Raggiante, don Maurizio, ha ricordato come la sua vocazione sia nata dalla lunga esperienza di incontro con i poveri insieme a Sant'Egidio.

"Vorrei tenere insieme il sacramento dell'altare con quello dei poveri - ha spiegato - perché essere sacerdote vuol dire per me fare sentire la vicinanza di Dio a tutti, soprattutto a chi sente il peso delle ferite della vita".
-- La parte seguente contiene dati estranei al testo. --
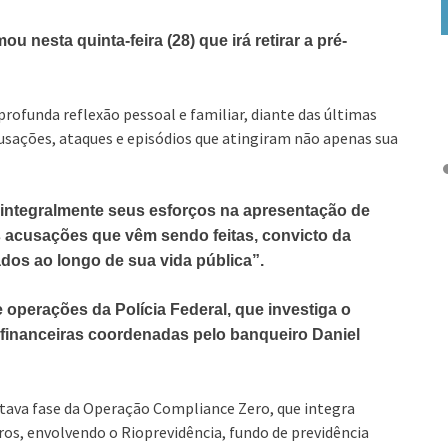
 nesta quinta-feira (28) que irá retirar a pré-
rofunda reflexão pessoal e familiar, diante das últimas
usações, ataques e episódios que atingiram não apenas sua
integralmente seus esforços na apresentação de
 acusações que vêm sendo feitas, convicto da
cados ao longo de sua vida pública”.
 operações da Polícia Federal, que investiga o
financeiras coordenadas pelo banqueiro Daniel
 oitava fase da Operação Compliance Zero, que integra
iros, envolvendo o Rioprevidência, fundo de previdência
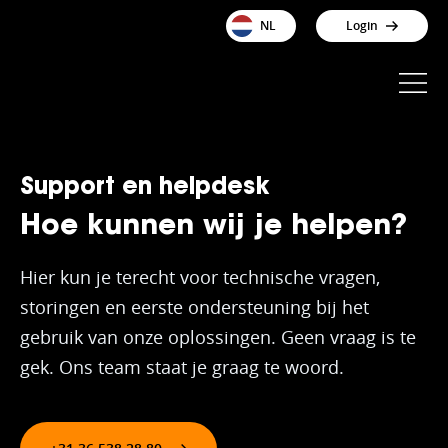
NL
Login
Support en helpdesk
Hoe kunnen wij je helpen?
Hier kun je terecht voor technische vragen,
storingen en eerste ondersteuning bij het
gebruik van onze oplossingen. Geen vraag is te
gek. Ons team staat je graag te woord.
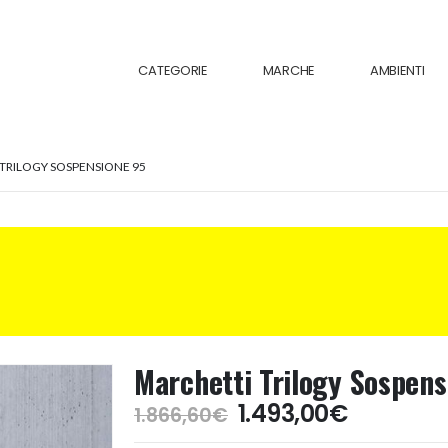
CATEGORIE
MARCHE
AMBIENTI
TRILOGY SOSPENSIONE 95
Marchetti Trilogy Sospens
Il
Il
1.493,00
€
1.866,60
€
prezzo
prezzo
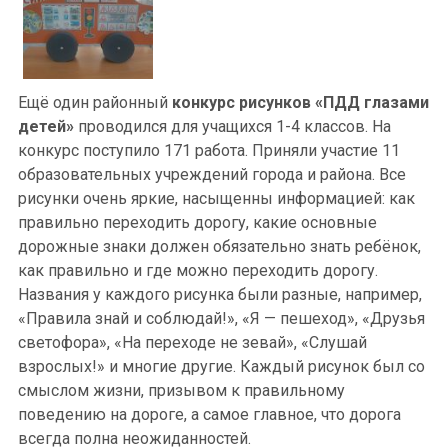
Ещё один районный
конкурс рисунков
«ПДД глазами
детей»
проводился для учащихся 1-4 классов. На
конкурс поступило 171 работа. Приняли участие 11
образовательных учреждений города и района. Все
рисунки очень яркие, насыщенны информацией: как
правильно переходить дорогу, какие основные
дорожные знаки должен обязательно знать ребёнок,
как правильно и где можно переходить дорогу.
Названия у каждого рисунка были разные, например,
«Правила знай и соблюдай!», «Я — пешеход», «Друзья
светофора», «На переходе не зевай», «Слушай
взрослых!» и многие другие. Каждый рисунок был со
смыслом жизни, призывом к правильному
поведению на дороге, а самое главное, что дорога
всегда полна неожиданностей.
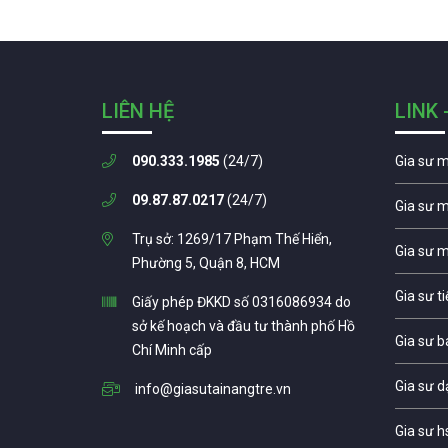
LIÊN HỆ
LINK 
090.333.1985
(24/7)
Gia sư 
09.87.87.0217
(24/7)
Gia sư 
Trụ sở: 1269/17 Phạm Thế Hiển,
Gia sư 
Phường 5, Quận 8, HCM
Gia sư t
Giấy phép ĐKKD số 0316086934 do
sở kế hoạch và đầu tư thành phố Hồ
Gia sư b
Chí Minh cấp
Gia sư d
info@giasutainangtre.vn
Gia sư h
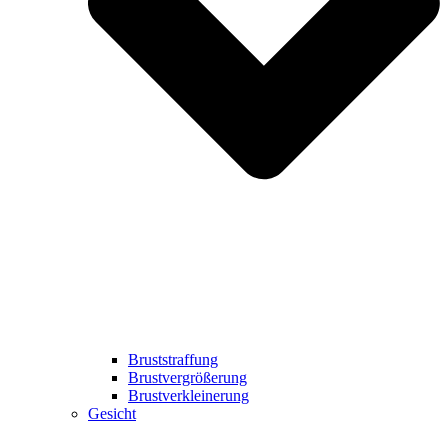
Bruststraffung
Brustvergrößerung
Brustverkleinerung
Gesicht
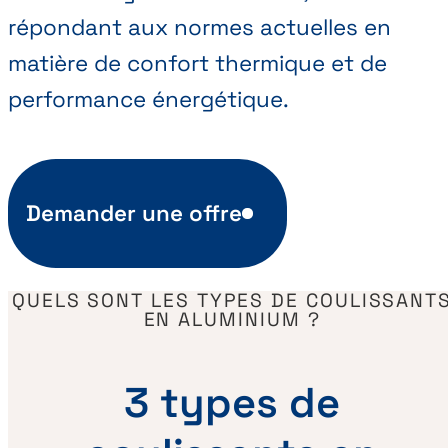
répondant aux normes actuelles en
matière de confort thermique et de
performance énergétique.
Demander une offre
QUELS SONT LES TYPES DE COULISSANT
EN ALUMINIUM ?
3 types de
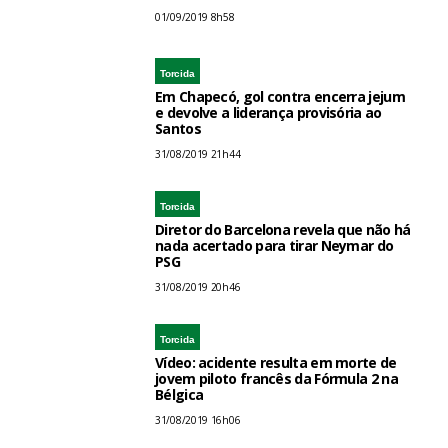
01/09/2019 8h58
Torcida
Em Chapecó, gol contra encerra jejum
e devolve a liderança provisória ao
Santos
31/08/2019 21h44
Torcida
Diretor do Barcelona revela que não há
nada acertado para tirar Neymar do
PSG
31/08/2019 20h46
Torcida
Vídeo: acidente resulta em morte de
jovem piloto francês da Fórmula 2 na
Bélgica
31/08/2019 16h06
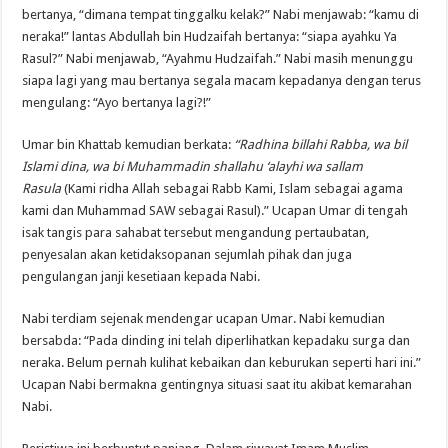
bertanya, “dimana tempat tinggalku kelak?” Nabi menjawab: “kamu di
neraka!” lantas Abdullah bin Hudzaifah bertanya: “siapa ayahku Ya
Rasul?” Nabi menjawab, “Ayahmu Hudzaifah.” Nabi masih menunggu
siapa lagi yang mau bertanya segala macam kepadanya dengan terus
mengulang: “Ayo bertanya lagi?!”
Umar bin Khattab kemudian berkata:
“Radhina billahi Rabba, wa bil
Islami dina, wa bi Muhammadin shallahu ‘alayhi wa sallam
Rasula
(Kami ridha Allah sebagai Rabb Kami, Islam sebagai agama
kami dan Muhammad SAW sebagai Rasul).” Ucapan Umar di tengah
isak tangis para sahabat tersebut mengandung pertaubatan,
penyesalan akan ketidaksopanan sejumlah pihak dan juga
pengulangan janji kesetiaan kepada Nabi.
Nabi terdiam sejenak mendengar ucapan Umar. Nabi kemudian
bersabda: “Pada dinding ini telah diperlihatkan kepadaku surga dan
neraka. Belum pernah kulihat kebaikan dan keburukan seperti hari ini.”
Ucapan Nabi bermakna gentingnya situasi saat itu akibat kemarahan
Nabi.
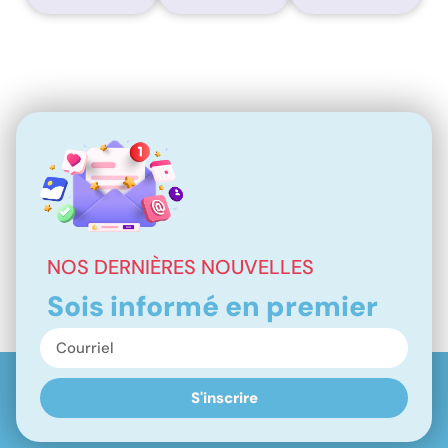
NOS DERNIÈRES NOUVELLES
Sois informé en premier
S'inscrire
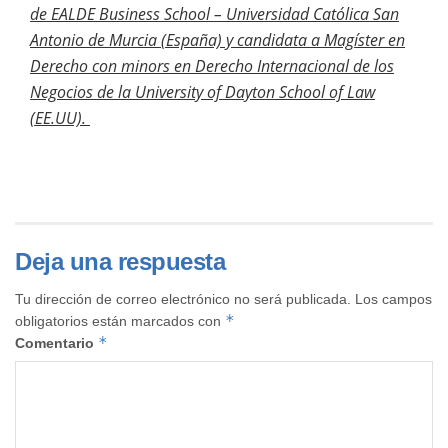
de EALDE Business School – Universidad Católica San
Antonio de Murcia (España) y candidata a Magíster en
Derecho con minors en Derecho Internacional de los
Negocios de la University of Dayton School of Law
(EE.UU).
Deja una respuesta
Tu dirección de correo electrónico no será publicada.
Los campos
*
obligatorios están marcados con
*
Comentario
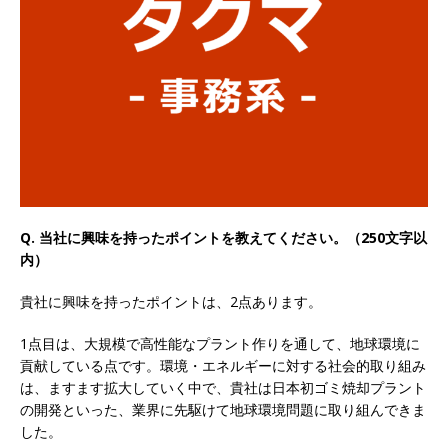
以上営業増益を達成 ｜ プライム上場 ｜ カプコン
体育会積極採用企業
[ 2026年5月15日 ]
【 28卒 ｜ 早期選考直結型の
インターン!! 】 M&A仲介業 ｜ 入社2年目の参考
年収1,631万円 ｜ 設立以降連続売上増 ｜ 土日祝
完全休み ｜ プライム上場 ｜ M&A総合研究所
体育会積極採用企業
Q. 当社に興味を持ったポイントを教えてください。（250文字以
内）
[ 2026年5月15日 ]
【 28卒 ｜ インターンシップ
貴社に興味を持ったポイントは、2点あります。
参加者は書類選考・一次面接免除 】 M&A総研の
グループ企業 ｜ 日本トップレベルの企業へ幅広
1点目は、大規模で高性能なプラント作りを通して、地球環境に
貢献している点です。環境・エネルギーに対する社会的取り組み
いコンサルを行う ｜ スタートアップの成長性×
は、ますます拡大していく中で、貴社は日本初ゴミ焼却プラント
大手グループとしての安定性バツグン ｜ 年収
の開発といった、業界に先駆けて地球環境問題に取り組んできま
した。
500万スタート ｜ 土日祝休み ｜ 東京勤務 ｜ ク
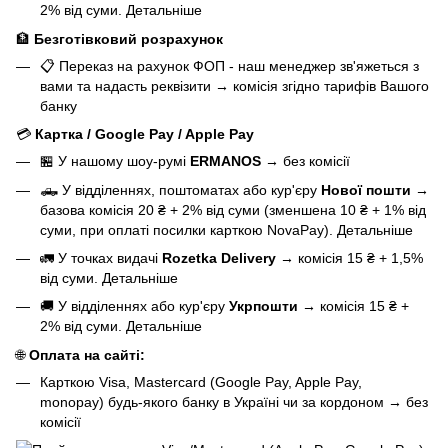
2% від суми.
Детальніше
🏦
Безготівковий розрахунок
📋 Переказ на рахунок ФОП - наш менеджер зв'яжеться з
вами та надасть реквізити
→
комісія згідно тарифів Вашого
банку
💳
Картка / Google Pay / Apple Pay
🏪 У нашому
шоу-румі
ERMANOS
→
без комісії
🛻 У відділеннях, поштоматах або кур'єру
Нової пошти
→
базова
комісія 20 ₴ + 2% від суми (зменшена 10 ₴ + 1% від
суми, при оплаті посилки карткою NovaPay).
Детальніше
🚛 У точках видачі
Rozetka Delivery
→
комісія 15 ₴ + 1,5%
від суми.
Детальніше
🚚 У відділеннях або кур'єру
Укрпошти
→
комісія 15 ₴ +
2% від суми.
Детальніше
🌐
Оплата на сайті:
Карткою Visa, Mastercard (Google Pay, Apple Pay,
monopay) будь-якого банку в Україні чи за кордоном
→
без
комісії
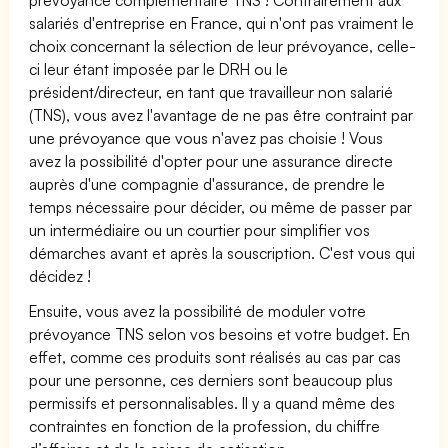
salariés d'entreprise en France, qui n'ont pas vraiment le
choix concernant la sélection de leur prévoyance, celle-
ci leur étant imposée par le DRH ou le
président/directeur, en tant que travailleur non salarié
(TNS), vous avez l'avantage de ne pas être contraint par
une prévoyance que vous n'avez pas choisie ! Vous
avez la possibilité d'opter pour une assurance directe
auprès d'une compagnie d'assurance, de prendre le
temps nécessaire pour décider, ou même de passer par
un intermédiaire ou un courtier pour simplifier vos
démarches avant et après la souscription. C'est vous qui
décidez !
Ensuite, vous avez la possibilité de moduler votre
prévoyance TNS selon vos besoins et votre budget. En
effet, comme ces produits sont réalisés au cas par cas
pour une personne, ces derniers sont beaucoup plus
permissifs et personnalisables. Il y a quand même des
contraintes en fonction de la profession, du chiffre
Diventare sacerdote a 66 anni non è consueto e per l'arcivescovo di Bologna il cardinale Zuppi: "La scelta è arrivata in una stagione della vita in cui generalmente contano di più i bilanci che i progetti, quando le ferite della vita sconsigliano grandi cambiamenti".

"Sento che non sono troppo anziano e umilmente sento di avere ancora tempo e forza per fare oltre al servizio ai poveri anche quello all'altare".

Una parentesi di stupore e attesa di tutti che ora in qualche modo si chiude per tornare al lavoro tra i poveri, tra chi è più in difficoltà numeri in aumento a causa della pandemia: "Il bisogno alimentare è aumentato, ma in questi mesi è aumentata anche il senso di emarginazione, abbandono e solitudine ma c'è una mancanza di rapporti e il nostro lavoro è quello di cercare di aiutarci a vicenda per uscire da questa situazione".